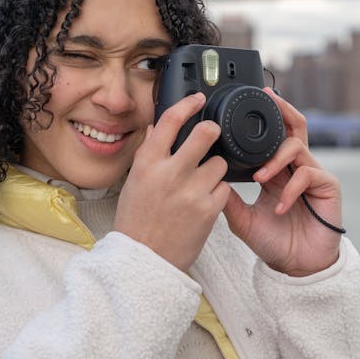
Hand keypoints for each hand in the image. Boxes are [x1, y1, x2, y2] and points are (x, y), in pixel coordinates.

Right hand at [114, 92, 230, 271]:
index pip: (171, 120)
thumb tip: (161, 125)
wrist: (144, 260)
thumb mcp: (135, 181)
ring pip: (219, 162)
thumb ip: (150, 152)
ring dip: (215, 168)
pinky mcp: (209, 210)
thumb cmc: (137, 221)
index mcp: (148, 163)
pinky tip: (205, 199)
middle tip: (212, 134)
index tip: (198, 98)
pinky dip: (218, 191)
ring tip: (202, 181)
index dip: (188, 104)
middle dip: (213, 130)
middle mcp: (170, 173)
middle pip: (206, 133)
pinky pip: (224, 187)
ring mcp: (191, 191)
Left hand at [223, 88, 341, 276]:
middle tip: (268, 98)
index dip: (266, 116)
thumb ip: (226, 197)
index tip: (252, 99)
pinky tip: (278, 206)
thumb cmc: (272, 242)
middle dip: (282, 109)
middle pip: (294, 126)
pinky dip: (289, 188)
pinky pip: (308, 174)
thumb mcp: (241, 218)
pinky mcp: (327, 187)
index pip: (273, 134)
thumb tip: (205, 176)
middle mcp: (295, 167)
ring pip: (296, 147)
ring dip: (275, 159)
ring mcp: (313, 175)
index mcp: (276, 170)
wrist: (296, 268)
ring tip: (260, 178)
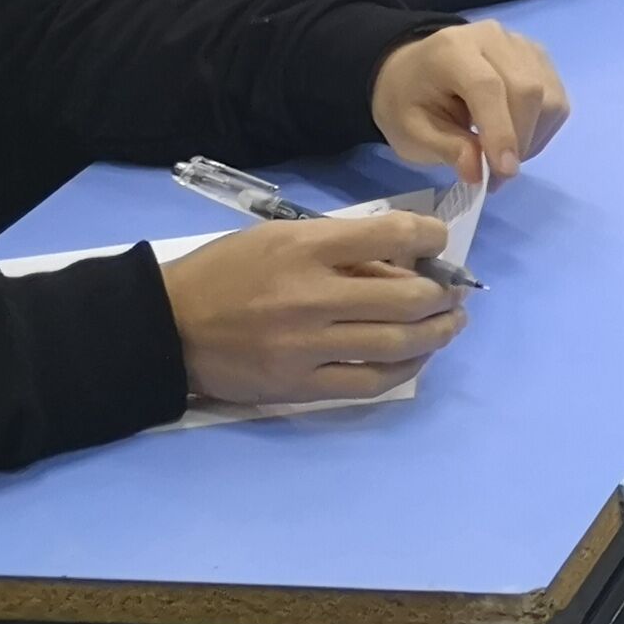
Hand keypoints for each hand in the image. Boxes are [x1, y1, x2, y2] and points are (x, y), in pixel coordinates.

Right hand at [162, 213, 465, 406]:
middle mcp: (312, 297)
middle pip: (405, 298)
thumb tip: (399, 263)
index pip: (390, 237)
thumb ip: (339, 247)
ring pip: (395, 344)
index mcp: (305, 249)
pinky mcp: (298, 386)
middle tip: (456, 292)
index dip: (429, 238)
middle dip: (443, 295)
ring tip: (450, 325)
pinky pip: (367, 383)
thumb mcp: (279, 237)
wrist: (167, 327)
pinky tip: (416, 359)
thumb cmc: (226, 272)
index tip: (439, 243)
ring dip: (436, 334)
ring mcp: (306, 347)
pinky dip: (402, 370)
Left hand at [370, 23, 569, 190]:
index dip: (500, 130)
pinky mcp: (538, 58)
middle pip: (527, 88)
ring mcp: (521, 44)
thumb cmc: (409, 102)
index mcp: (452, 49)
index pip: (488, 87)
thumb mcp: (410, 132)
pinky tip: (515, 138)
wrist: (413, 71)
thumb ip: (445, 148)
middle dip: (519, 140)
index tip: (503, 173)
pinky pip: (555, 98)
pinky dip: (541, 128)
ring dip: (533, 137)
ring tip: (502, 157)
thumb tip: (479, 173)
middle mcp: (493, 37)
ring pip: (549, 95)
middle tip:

Exercise objective ::
Using the listing above, reproduce word for word every line from the one containing "pinky tip: (278, 206)" through the one containing "index dip: (429, 238)". Pictures must be left out.

Answer for the task ::
pinky tip: (278, 206)
thumb cmc: (272, 242)
middle dip: (282, 109)
middle pip: (294, 126)
pinky dip: (289, 188)
pinky pip: (308, 174)
thumb mcp: (241, 218)
pinky mcp: (327, 187)
index pip: (273, 134)
thumb tip: (205, 176)
middle mcp: (295, 167)
ring pip: (296, 147)
ring dip: (275, 159)
ring mcp: (313, 175)
index mcp: (276, 170)
wrist: (296, 268)
ring tip: (260, 178)
Hand keypoints for each hand in the image. Boxes are [x1, y1, x2, y2] and points are (x, y), in pixel coordinates.

Right hand at [162, 213, 465, 406]:
middle mcp: (312, 297)
middle pip: (405, 298)
thumb tip: (399, 263)
index pip: (390, 237)
thumb ip: (339, 247)
ring pip: (395, 344)
index mcp: (305, 249)
pinky mcp: (298, 386)
middle tip: (456, 292)
index dip: (429, 238)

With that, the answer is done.